*TASK GOAL*
Repeat the data as given. Images do not go in the copy.

*EXCERPTED DATA*
☆ ☆ ☆ ☆ ☆ ☆ ☆

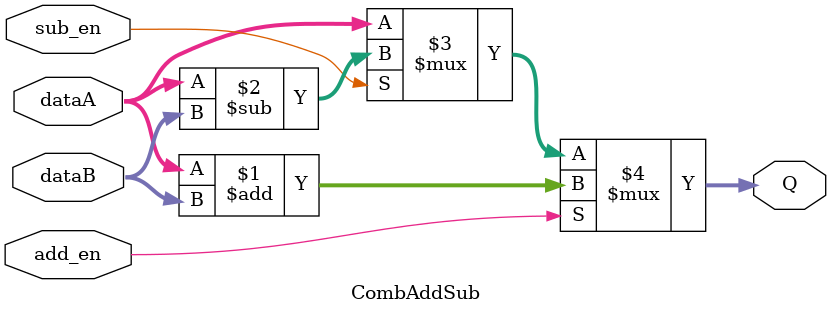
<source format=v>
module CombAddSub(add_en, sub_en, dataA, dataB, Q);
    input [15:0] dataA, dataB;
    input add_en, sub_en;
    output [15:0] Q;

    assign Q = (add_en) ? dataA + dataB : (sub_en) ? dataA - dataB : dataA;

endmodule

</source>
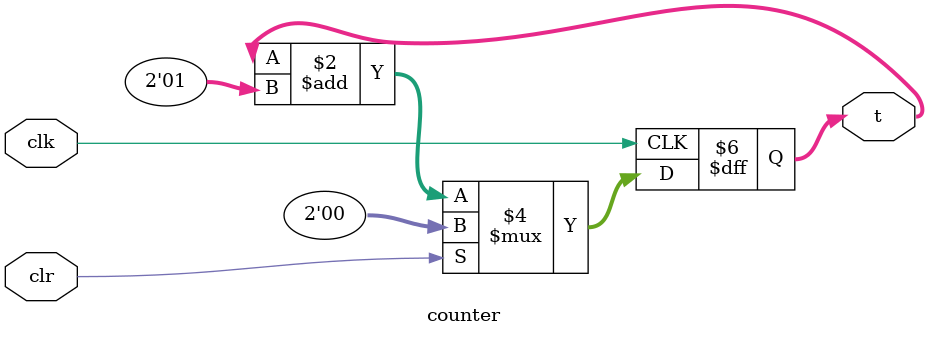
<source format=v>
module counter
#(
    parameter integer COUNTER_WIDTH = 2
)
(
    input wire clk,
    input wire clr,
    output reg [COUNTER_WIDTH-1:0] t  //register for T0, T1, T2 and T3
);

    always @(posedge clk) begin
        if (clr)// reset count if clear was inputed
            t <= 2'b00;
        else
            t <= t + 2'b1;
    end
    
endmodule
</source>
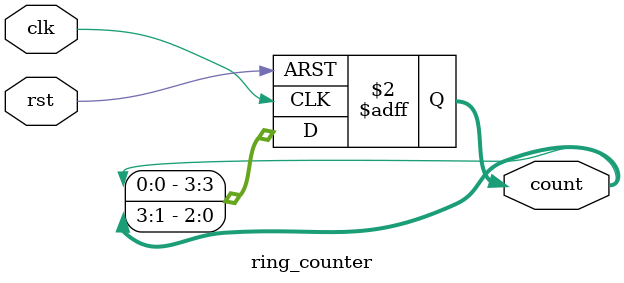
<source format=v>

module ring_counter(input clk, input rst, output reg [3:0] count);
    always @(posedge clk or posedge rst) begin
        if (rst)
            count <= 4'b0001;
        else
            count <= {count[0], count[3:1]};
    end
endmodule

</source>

☆ ☆ ☆ ☆ ☆ ☆ ☆

*RESPONSE TO THE EXERCISE*
<source format=v>
module CombAddSub(add_en, sub_en, dataA, dataB, Q);
    input [15:0] dataA, dataB;
    input add_en, sub_en;
    output [15:0] Q;

    assign Q = (add_en) ? dataA + dataB : (sub_en) ? dataA - dataB : dataA;

endmodule

</source>
<source format=v>
module counter
#(
    parameter integer COUNTER_WIDTH = 2
)
(
    input wire clk,
    input wire clr,
    output reg [COUNTER_WIDTH-1:0] t  //register for T0, T1, T2 and T3
);

    always @(posedge clk) begin
        if (clr)// reset count if clear was inputed
            t <= 2'b00;
        else
            t <= t + 2'b1;
    end
    
endmodule
</source>
<source format=v>

module ring_counter(input clk, input rst, output reg [3:0] count);
    always @(posedge clk or posedge rst) begin
        if (rst)
            count <= 4'b0001;
        else
            count <= {count[0], count[3:1]};
    end
endmodule

</source>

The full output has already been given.